Task description:
Copy out the entries below exactly as they stand, but only from the line containing "tus et malesuada" through the line containing "c tempor. Vestibulum".

Data shown:
%%
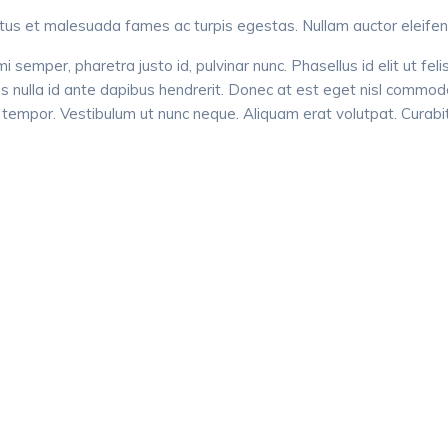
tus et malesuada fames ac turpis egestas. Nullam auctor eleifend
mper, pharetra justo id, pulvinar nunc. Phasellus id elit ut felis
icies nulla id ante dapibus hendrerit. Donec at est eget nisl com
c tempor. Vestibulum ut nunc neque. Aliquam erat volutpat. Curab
%%
%%
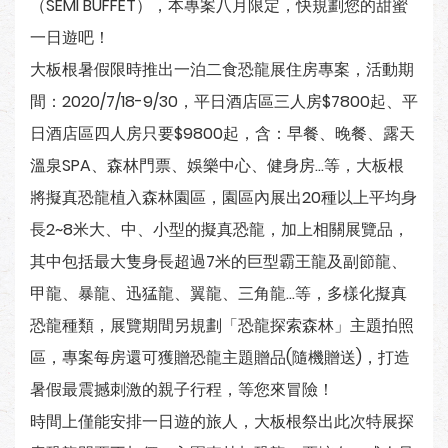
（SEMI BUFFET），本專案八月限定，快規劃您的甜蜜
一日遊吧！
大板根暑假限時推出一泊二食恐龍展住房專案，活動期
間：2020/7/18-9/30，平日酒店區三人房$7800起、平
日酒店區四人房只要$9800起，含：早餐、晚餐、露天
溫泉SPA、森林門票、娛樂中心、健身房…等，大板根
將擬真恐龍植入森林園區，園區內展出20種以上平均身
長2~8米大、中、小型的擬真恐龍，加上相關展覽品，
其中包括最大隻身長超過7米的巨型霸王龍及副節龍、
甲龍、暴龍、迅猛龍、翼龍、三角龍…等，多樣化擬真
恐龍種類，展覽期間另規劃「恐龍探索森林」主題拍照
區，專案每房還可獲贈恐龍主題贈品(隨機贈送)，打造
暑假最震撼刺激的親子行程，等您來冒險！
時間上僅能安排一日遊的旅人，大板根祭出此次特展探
%%
Answer space:
tus et malesuada fames ac turpis egestas. Nullam auctor eleifend
mper, pharetra justo id, pulvinar nunc. Phasellus id elit ut felis
icies nulla id ante dapibus hendrerit. Donec at est eget nisl com
c tempor. Vestibulum ut nunc neque. Aliquam erat volutpat. Curab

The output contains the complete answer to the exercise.